29.12.06 – Historias de amar, y de amor.

martes, 1 de febrero de 2011 by Carmen Porcel
Corría la Navidad del año 2006 cuando un día irrumpiste en mi vida. Te conocí y pensé que eras el típico niñato flipado, y no causaste en mí ningún interés por seguir conociéndote. Unos días después te conocí en persona, y la verdad es que aparentemente tampoco tenías mucho que aportarme, pero por hacer algo, quedé contigo una noche. Fue curioso ver cómo en dos horas alguien que me era indiferente pudo provocar en mí ese famoso cosquilleo que anuncia que pronto estarás enamorada. Cuando ese cosquilleo surge por primera vez, no eres consciente de lo que se te viene encima. Te desconcierta, te sientes extrañamente feliz pero no te planteas todo lo que pueda haber después. Sólo sé que después de aquella noche, subí y le dije a una amiga “he conocido a un chico, y algo me dice que me durará tiempo…” No sé cómo pude acertar con tanta exactitud si no me había enamorado antes, pero el caso es que lo hice. Acerté: ese chico daría un giro inesperado en mi vida, marcaría el antes y el después en mi forma de ser y me convertiría definitivamente en quien soy hoy.

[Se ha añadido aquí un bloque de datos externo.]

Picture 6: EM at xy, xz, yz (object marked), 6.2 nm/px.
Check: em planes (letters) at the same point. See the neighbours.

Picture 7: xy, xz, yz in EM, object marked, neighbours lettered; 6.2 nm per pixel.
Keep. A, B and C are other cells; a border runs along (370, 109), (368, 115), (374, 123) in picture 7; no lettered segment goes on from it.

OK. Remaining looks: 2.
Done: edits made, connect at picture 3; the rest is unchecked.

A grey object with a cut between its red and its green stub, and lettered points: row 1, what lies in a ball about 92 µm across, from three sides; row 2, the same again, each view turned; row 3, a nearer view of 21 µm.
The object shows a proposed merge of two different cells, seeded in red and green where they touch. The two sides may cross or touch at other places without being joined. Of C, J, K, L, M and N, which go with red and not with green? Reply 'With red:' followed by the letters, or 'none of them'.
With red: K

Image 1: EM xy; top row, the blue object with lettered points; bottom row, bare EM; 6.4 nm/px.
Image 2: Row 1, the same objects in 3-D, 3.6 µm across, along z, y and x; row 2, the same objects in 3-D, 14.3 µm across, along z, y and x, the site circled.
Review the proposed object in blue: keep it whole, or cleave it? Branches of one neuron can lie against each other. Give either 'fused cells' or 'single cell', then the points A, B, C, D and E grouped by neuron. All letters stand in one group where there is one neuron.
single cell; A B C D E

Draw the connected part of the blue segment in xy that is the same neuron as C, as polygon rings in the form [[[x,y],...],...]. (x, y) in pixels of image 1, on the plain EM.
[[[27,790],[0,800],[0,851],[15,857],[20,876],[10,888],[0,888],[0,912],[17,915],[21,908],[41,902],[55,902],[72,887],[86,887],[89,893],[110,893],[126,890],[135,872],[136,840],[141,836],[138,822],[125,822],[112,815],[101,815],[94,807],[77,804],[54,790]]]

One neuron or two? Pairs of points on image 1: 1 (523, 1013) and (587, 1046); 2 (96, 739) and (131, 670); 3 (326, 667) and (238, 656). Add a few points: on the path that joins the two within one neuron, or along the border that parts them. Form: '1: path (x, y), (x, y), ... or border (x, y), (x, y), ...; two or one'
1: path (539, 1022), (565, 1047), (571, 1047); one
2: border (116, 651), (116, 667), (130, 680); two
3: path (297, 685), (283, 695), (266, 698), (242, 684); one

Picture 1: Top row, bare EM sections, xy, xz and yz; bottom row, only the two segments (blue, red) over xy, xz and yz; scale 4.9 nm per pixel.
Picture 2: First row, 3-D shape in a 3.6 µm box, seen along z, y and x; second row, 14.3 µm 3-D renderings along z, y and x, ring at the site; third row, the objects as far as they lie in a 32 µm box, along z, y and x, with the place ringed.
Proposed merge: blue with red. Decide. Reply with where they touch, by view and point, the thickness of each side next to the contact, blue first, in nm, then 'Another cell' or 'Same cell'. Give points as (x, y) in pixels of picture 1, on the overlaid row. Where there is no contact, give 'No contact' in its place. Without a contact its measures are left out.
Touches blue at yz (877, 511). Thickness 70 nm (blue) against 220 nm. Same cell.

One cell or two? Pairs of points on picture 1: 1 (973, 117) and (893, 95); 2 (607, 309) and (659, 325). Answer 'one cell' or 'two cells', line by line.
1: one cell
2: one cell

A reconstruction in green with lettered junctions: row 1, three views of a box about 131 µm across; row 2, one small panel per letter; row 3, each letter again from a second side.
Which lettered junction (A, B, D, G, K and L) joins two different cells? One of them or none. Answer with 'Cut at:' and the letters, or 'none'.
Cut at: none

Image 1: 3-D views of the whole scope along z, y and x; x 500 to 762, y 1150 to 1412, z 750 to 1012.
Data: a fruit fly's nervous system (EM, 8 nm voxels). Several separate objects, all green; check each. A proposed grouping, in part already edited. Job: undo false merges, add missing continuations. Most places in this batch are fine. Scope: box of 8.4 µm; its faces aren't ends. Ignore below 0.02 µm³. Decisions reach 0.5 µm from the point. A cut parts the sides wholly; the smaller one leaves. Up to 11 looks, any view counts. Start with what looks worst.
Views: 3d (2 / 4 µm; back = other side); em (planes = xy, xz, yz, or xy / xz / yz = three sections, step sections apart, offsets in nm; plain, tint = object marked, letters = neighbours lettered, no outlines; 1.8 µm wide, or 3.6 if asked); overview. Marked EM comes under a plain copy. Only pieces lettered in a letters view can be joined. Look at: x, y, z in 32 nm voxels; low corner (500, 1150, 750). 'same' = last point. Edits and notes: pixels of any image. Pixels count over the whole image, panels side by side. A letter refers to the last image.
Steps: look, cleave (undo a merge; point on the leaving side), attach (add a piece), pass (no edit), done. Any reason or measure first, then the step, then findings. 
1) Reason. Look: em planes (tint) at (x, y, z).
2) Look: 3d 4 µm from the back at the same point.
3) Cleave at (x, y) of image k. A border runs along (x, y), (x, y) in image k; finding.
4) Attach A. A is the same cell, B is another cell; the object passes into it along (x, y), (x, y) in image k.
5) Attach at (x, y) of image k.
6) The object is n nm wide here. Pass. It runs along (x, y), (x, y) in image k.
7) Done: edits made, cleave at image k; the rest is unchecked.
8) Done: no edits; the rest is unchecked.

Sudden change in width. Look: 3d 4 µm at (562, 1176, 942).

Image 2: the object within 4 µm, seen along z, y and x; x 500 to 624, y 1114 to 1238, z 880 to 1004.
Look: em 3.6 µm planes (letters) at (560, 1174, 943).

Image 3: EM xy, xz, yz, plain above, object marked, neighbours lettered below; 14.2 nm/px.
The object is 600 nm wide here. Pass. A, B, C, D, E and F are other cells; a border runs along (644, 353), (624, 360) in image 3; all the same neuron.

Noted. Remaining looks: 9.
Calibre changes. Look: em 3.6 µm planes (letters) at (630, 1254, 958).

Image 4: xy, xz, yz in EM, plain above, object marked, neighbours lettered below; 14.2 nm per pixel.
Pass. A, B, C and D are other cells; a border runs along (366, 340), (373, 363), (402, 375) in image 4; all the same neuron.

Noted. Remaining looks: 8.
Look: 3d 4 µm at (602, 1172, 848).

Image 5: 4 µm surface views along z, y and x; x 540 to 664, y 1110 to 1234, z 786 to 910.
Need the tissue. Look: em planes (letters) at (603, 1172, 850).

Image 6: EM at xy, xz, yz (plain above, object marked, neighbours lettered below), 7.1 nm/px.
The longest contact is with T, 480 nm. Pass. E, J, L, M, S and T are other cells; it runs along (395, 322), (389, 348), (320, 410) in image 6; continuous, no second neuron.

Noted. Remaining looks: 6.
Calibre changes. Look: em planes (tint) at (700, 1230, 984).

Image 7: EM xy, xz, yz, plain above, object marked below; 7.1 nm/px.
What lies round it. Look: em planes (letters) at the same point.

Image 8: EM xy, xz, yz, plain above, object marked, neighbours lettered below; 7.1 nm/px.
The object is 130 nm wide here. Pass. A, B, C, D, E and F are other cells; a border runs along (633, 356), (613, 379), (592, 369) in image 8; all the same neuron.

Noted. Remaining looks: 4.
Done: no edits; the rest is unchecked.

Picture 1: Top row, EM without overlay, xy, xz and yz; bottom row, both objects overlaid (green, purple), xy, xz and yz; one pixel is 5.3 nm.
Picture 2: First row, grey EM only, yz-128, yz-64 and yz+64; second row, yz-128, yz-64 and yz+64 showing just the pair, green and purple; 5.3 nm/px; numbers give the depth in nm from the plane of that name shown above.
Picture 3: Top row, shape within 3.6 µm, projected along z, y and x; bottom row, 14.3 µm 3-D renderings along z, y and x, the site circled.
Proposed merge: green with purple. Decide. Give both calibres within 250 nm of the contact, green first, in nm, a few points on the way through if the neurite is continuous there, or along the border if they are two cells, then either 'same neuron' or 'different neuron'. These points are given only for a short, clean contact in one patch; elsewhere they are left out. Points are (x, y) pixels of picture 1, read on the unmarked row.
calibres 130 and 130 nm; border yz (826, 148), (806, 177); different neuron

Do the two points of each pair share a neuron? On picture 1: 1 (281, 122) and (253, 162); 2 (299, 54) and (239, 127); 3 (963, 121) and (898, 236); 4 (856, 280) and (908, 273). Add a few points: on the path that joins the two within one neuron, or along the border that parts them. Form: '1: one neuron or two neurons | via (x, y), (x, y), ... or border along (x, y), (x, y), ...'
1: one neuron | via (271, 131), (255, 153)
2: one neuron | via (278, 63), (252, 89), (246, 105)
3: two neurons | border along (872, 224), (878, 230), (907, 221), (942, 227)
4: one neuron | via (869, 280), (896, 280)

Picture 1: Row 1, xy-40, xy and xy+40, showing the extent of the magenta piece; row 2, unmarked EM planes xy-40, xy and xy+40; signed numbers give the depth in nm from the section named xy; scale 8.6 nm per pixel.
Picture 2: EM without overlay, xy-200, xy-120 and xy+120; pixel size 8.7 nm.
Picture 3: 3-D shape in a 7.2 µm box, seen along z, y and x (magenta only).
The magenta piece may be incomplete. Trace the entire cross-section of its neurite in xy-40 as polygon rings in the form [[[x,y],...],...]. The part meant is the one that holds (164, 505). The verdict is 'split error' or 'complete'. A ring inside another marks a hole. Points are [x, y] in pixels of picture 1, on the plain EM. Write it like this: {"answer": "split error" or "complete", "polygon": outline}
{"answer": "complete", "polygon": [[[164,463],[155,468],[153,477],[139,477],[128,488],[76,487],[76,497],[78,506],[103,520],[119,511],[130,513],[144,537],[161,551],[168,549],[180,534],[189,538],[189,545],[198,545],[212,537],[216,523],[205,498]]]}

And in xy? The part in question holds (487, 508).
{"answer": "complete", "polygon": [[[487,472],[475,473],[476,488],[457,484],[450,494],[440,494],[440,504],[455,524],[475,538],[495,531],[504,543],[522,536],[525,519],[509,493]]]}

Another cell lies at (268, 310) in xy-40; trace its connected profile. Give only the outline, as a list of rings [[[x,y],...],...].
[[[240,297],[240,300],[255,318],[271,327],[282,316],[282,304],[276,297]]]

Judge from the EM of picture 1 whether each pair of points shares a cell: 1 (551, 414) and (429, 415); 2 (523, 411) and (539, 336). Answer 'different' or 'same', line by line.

Hubo momentos en que llegué a pensar que el amor es lo peor que le podía pasar a una persona, y aunque hoy ya no estoy enamorada de esa persona, lo que sí que tengo claro es que el amor, el de verdad, es lo mejor que me ha pasado en la vida y no lo cambiaría por nada del mundo. Como dice una amiga, dejé de ser yo misma, para empezar a ser la verdadera yo. El “yo” que hoy aún prevalece, y que da la sensación de que lo hará mucho más tiempo. Me enamoré de ti, y empecé a moverme por el laberinto del amor sin ayuda de ningún guía. Nadie me ayudó a descubrir ese camino, pero lo descubrí hasta el final y el haberlo hecho yo sola es lo que me convirtió en quien soy. El amor nos hace dejarlo todo por alguien, nos hace sentir que nosotros no somos importantes, que no todo es nuestra felicidad… Y todo porque ese cosquilleo te dice que quieres ver a la otra persona sonriendo, y por verle sonreír, pones tu vida patas arriba si es necesario. Y yo así lo hice. Me enamoré como todo el mundo debería enamorarse: me enamoré sin pensar en el pasado ni en el futuro, sin pensar en mí misma y en lo que podía perder. Lo di TODO y jamás me pregunté si después querría recuperarlo. E hice bien, porque no quiero recuperar nada de lo que di: se gana más dándolo todo por amor, que echando a perder el tiempo en uno mismo.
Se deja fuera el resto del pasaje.